Subject: Re: Hacker Attack??? From: Rex Ballard Date: Tue, 5 Nov 1996 00:57:41 -0500 (EST)
How the Web Was Won
Subject: Re: Hacker Attack??? From: Rex Ballard Date: Tue, 5 Nov 1996 00:57:41 -0500 (EST)

	Rex Ballard - Director of Electronic Distribution
	http://cnj.digex.net/~rballard

On Thu, 24 Oct 1996, Jeff Perlman wrote:

> Alert:  Hacker attack?
> 
> Caution: the foregoing is unconfirmed and should be treated as speculation
> at this point.
> 
> This morning (PDT) the www.latimes.com  discovered that  people were not
> able to access the site or were experiencing a severe degradation in
> service. Investigation by our technical staff seems to point to some sort of
> hacker attack on our host, BBN. Evidence seems to point to a bunch of TCP/IP
> connections to our server there  being left open and multiplying
> simultaneously, never timing out, according to one of our systems people. I
> don't understand the technical side of this, so please don't bombard me with
> systems-oriented questions. I repeat that this is not yet confirmed
> officially, and I'm only posting this information to put others on guard.
> BBN is rebooting our server to try to clear the problem.
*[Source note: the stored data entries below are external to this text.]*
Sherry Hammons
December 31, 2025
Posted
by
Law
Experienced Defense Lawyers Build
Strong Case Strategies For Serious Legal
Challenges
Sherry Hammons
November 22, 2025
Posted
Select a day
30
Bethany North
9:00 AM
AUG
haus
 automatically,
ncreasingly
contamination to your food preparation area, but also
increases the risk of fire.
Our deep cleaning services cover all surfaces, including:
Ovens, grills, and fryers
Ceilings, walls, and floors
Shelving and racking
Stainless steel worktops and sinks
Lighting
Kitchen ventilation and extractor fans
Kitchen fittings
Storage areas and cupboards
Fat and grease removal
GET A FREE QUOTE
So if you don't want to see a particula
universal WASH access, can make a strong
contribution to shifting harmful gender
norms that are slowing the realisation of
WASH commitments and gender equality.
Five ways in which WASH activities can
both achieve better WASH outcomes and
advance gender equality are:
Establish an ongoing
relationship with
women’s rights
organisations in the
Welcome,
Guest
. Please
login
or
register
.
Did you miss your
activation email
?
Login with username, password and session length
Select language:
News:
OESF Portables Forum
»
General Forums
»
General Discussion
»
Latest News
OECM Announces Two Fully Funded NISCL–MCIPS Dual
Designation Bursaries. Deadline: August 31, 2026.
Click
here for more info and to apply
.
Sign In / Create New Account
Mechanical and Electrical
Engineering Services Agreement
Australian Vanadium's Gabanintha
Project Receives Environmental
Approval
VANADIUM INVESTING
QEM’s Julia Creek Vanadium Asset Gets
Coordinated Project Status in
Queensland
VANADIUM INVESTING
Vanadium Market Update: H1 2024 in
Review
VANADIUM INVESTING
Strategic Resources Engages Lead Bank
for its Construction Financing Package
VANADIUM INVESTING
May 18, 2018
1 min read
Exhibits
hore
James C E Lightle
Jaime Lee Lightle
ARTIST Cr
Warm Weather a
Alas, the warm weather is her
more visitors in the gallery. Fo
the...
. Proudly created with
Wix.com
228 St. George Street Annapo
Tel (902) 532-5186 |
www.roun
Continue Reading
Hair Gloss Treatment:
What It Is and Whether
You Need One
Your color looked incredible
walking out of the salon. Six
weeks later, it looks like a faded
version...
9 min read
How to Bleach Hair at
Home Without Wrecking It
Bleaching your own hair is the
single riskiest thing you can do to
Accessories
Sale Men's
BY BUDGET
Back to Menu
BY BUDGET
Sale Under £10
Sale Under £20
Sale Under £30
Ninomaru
This is a rather interesting type of attack.  It resembles one where a
host was simulating different hosts in the return address and delivering
the impression that several hosts were involved.  It was ultimately traced
back to a Sprintlink connection.  No word on who the customer was, but
they had sufficient resources to have a Sprint Frame-relay connection, to
generate a substantial amount of traffic, and to override protections
normally enabled in routers such as Cisco and Wellfleet.

> Has this happened to you?
> --Jeff
> 
> 
>  We do know that somehow our server up at BBN needed to be rebooted this
> morning, apparently because of this incident.  

The nature of the attack is to create so many processes that the process
table fills up completely.  Ironically, the BBN host would have had to
return the TCP/IP handshake directly back to where it came from.
Otherwise the TCP/Connect would time out in a few seconds.  If the IP
address were faked, and the response was sent back to the faked address,
the host at the faked address would choke on the unsolicited response.

There is a possibility that someone posted a trojan horse as a Microsoft
Word web page.  It is possible to imbed an EXE file within a word
document.  This document, when viewed by Explorer will load the word
document, execute the exe file, and display the "result" to the user.

If the result is no message, or a nonsense message, the EXE file can sleep
until an opportune time and then start spontaneously attacking the
selected site.

This attack ia effective with Microsoft Mail as well.